Monday, November 24, 2014

Q & A

As a princess, I want to conduct myself in a manner befitting my royal status.  I do not want my behavior or words to bring shame upon my Beloved or my Abba.  As the headlines and news feeds are filled with the suggestive subjects and the agenda of perversion, the openness of sexual discussion abounds.  I'm old enough to remember a time when much of what is now general conversation was only mentioned in hushed whispers with few details, and never in mixed company.  I am not backward per se when it comes to sexual discussion, but I do not appreciate coarseness.  I prefer to keep the subject of sexual matters to straight forward fact and function.  
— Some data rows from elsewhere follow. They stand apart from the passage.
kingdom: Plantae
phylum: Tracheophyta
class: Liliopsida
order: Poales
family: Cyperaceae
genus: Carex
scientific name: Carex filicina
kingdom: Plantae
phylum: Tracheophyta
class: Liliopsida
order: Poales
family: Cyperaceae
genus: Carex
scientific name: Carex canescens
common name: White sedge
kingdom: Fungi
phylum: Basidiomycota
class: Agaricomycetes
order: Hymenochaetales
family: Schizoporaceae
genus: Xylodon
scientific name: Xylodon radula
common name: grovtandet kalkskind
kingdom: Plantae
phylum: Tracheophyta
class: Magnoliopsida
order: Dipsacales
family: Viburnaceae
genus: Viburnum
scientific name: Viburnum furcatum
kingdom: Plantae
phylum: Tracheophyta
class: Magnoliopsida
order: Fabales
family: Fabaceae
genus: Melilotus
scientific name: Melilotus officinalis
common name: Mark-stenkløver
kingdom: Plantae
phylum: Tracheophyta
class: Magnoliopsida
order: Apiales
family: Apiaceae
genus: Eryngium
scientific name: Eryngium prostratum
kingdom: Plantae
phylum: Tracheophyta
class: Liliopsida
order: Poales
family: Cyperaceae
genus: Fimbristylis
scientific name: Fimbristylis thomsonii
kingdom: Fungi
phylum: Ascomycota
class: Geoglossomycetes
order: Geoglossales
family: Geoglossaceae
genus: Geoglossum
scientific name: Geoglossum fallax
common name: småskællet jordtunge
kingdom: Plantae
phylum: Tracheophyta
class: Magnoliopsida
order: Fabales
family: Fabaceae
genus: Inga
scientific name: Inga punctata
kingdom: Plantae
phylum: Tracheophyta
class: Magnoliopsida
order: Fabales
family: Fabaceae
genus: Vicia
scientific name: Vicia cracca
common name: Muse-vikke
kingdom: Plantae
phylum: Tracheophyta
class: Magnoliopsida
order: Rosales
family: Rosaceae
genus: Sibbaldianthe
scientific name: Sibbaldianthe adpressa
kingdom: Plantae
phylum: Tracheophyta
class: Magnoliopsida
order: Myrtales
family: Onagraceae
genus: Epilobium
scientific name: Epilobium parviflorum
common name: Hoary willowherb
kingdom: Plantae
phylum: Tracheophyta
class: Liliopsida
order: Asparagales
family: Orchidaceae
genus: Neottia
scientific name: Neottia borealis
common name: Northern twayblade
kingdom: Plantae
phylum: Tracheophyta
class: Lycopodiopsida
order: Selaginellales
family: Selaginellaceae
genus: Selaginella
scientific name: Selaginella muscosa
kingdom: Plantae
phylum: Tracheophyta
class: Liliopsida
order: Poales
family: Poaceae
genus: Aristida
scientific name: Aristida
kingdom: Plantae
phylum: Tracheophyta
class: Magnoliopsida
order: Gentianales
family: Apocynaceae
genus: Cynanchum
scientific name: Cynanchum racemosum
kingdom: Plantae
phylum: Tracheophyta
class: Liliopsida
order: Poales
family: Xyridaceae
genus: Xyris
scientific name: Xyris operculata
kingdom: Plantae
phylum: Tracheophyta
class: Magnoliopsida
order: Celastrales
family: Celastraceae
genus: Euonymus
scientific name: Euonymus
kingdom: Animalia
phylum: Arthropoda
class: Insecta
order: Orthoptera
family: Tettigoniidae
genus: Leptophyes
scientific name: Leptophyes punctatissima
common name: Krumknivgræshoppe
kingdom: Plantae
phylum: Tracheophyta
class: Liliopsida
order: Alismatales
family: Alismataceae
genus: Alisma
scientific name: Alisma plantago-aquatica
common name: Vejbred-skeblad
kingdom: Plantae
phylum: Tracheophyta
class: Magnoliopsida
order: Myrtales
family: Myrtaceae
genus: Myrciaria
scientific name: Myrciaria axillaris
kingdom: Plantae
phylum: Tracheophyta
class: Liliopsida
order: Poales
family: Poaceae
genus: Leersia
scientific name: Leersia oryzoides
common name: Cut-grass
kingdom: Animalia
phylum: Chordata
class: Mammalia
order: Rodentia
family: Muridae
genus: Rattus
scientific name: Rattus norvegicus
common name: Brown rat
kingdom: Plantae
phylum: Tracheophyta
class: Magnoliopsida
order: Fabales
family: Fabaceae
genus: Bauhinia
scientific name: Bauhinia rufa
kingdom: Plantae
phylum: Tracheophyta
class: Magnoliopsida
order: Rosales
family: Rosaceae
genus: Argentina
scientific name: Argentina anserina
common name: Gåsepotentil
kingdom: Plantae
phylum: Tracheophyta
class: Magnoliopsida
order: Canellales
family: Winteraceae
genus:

On the other hand, I've never been terribly comfortable in discussing my own feelings on an emotional level when it comes to intimacy.  I find the topic of intimacy to be much more personal than sex.  With same sex marriage in the headlines, and the concept of being transgendered, introduced to elementary aged school children, obviously the subject of sex has gone far beyond fact and function.  Suddenly it seems as if there are no facts, just perverse imaginings that seem to have no end.  There are facts, though!  There are spiritual, emotional, and physical facts that simply cannot be ignored.

I've spent several years in a very non-intimate marriage, on every level . . . That's the old fashioned way of saying we are not soulmates, we don't share interests, we don't talk if we don't have to, and we do not "sleep together."  "Not soulmates," means we do not pray or share religious beliefs and "do not sleep together" is the old fashioned reference to celibacy in a relationship, and in my case, separate bedrooms.  Recently, in a conversation I was asked how I could be so content sharing nothing with my husband.  As I thought about that, I realized I would have to give up being the person Abba has created and called me to be, to be desired by him . . . I've seen the women this man finds attractive, and heard the words that reflect their character.

This thought made me wonder how many other people think they have to embrace something or accept the invasive opinions or belittlement by others to be accepted or wanted.  In all this talk of freedom and individuality, there are many, many expectations of conformity and compliance.  I can honestly say, without any doubt, the fact that I have an intimacy issue or lack does not make me look for another type of relationship.  It simply causes me to give pause and assess my priorities.  A relationship should enhance a person's life and bring out  the best in both, not cause one to give up their identity, dignity, integrity, and priorities to be accepted.  That is not love.

When it's all said and done, giving up one's birth right and identity to be accepted, will prove to have dismal results and returns.  We are not gender assigned at birth.  We are created in the womb with a purpose and a plan, and some of us may not have physical intimacy or desires as has been promoted by society or even religion.  That is no reason to embrace the perversion that is being promoted, or to silence those who live by Scriptural values.  Bakers and photographers have already been targeted by the agenda for their values, and now it's moved on to more reality tv.

Last year Phil Roberson was targeted for his comments, and this year apparently the Duggar's are in the sites of the LGBT agenda.  Although I am not a proponent of the full quiver concept or conception, as the case may be, I do defend the Duggar's rights to say what they choose and live according to their beliefs.  In all honesty, I don't qualify for the one man and one woman for life "marriage photo" on their page, but that doesn't mean they don't have the right to have their page.  Many of us are different from what is considered mainstream, but changing mainstream is not the answer.  For all those who question their identity, discovering G-d's Truth is the only answer.